In deze zaak heeft de Centrale Raad van Beroep op 6 augustus 2014 uitspraak gedaan in hoger beroep tegen een eerdere uitspraak van de rechtbank Amsterdam. De zaak betreft de weigering van een WIA-uitkering aan appellante, die zich op 30 december 2009 ziek meldde vanuit een uitkeringssituatie op grond van de Werkloosheidswet. De verzekeringsarts heeft appellante onderzocht en op basis daarvan beperkingen vastgesteld, die zijn vastgelegd in een Functionele Mogelijkhedenlijst (FML). De arbeidsdeskundige heeft vervolgens functies geselecteerd waarmee het verlies aan verdiencapaciteit minder dan 35% bedraagt. Het Uwv heeft op 29 november 2011 vastgesteld dat appellante met ingang van 28 december 2011 geen recht heeft op een WIA-uitkering.
De rechtbank heeft het beroep van appellante tegen het besluit van het Uwv ongegrond verklaard, omdat er geen aanknopingspunten waren om te oordelen dat het onderzoek van de (bezwaar)verzekeringsarts onzorgvuldig was of dat de beperkingen van appellante op de datum in geding waren onderschat. Appellante heeft in hoger beroep aangevoerd dat haar mate van arbeidsongeschiktheid verkeerd is vastgesteld en dat zij zware fysieke klachten ervaart. Het Uwv heeft echter bevestigd dat de aangevallen uitspraak moet worden bekrachtigd.

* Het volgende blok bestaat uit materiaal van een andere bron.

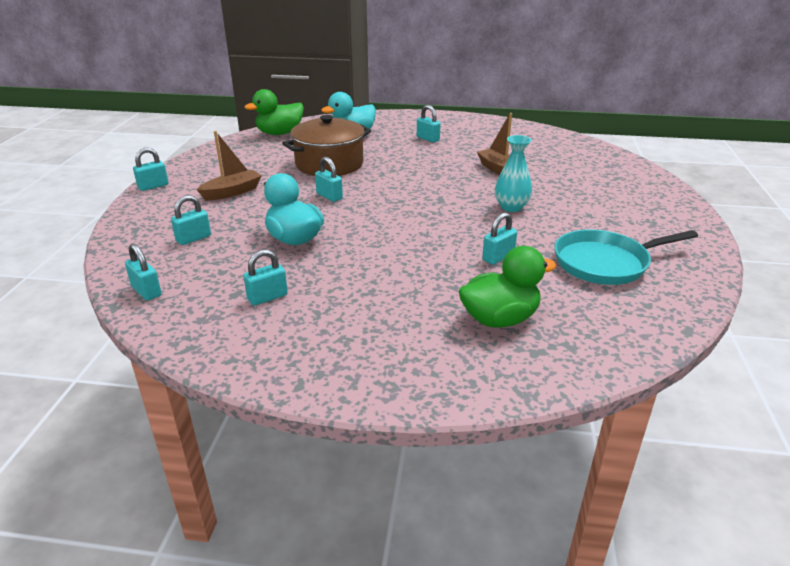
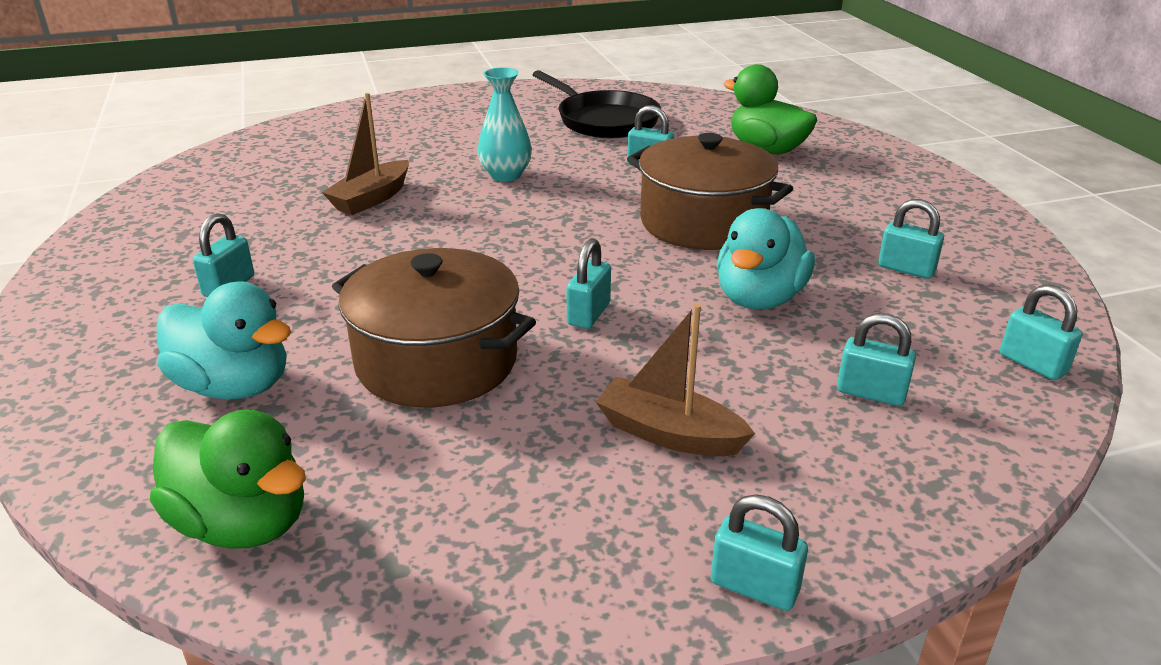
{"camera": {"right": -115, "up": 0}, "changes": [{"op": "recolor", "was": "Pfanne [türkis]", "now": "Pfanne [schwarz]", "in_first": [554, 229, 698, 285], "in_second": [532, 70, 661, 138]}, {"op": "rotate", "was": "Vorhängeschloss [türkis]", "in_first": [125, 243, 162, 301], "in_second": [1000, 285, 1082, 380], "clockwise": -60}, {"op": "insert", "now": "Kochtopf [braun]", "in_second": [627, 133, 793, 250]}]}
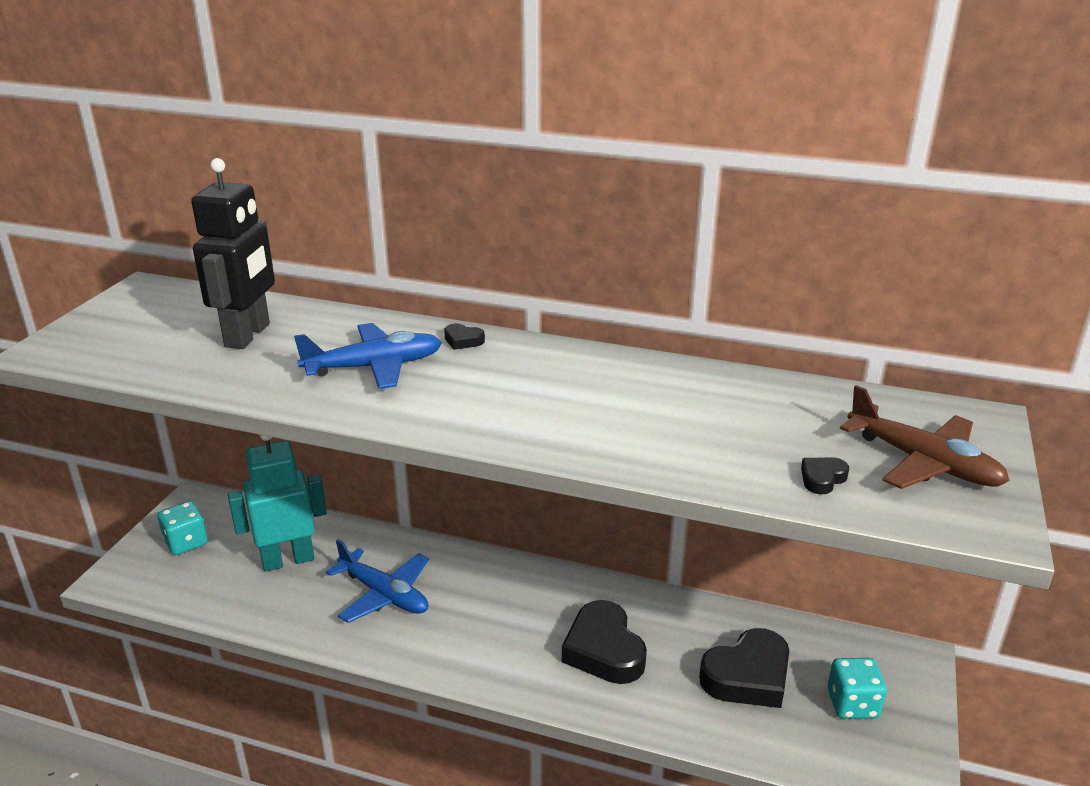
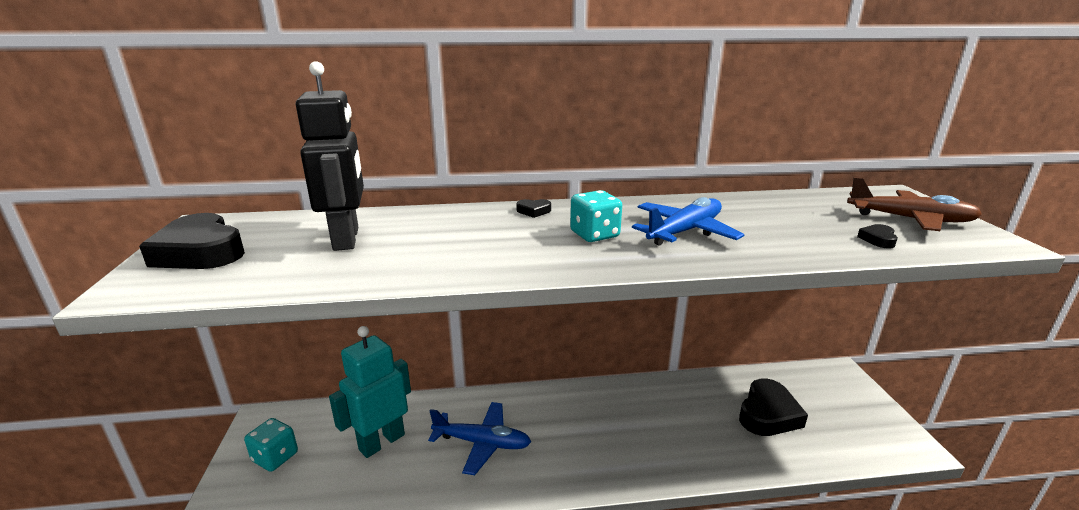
{"camera": {"right": -25, "up": -5}, "changes": [{"op": "move", "was": "Flugzeug [blau]", "in_first": [294, 323, 442, 389], "in_second": [632, 197, 745, 246]}, {"op": "move", "was": "Herz [schwarz]", "in_first": [562, 600, 647, 684], "in_second": [139, 213, 245, 269]}, {"op": "move", "was": "Spielwürfel [türkis]", "in_first": [828, 658, 887, 719], "in_second": [570, 190, 622, 242]}]}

De Raad heeft geoordeeld dat er geen twijfel bestaat aan de medische grondslag van het bestreden besluit. Appellante heeft haar standpunt dat zij op 28 december 2011 in lichamelijk opzicht meer beperkt was dan door het Uwv is aangenomen, niet met medische gegevens onderbouwd. De Raad concludeert dat de FML correct is en dat de functies die aan de schatting ten grondslag liggen, passend zijn. De uitspraak van de rechtbank wordt bevestigd, en er is geen aanleiding voor een proceskostenveroordeling.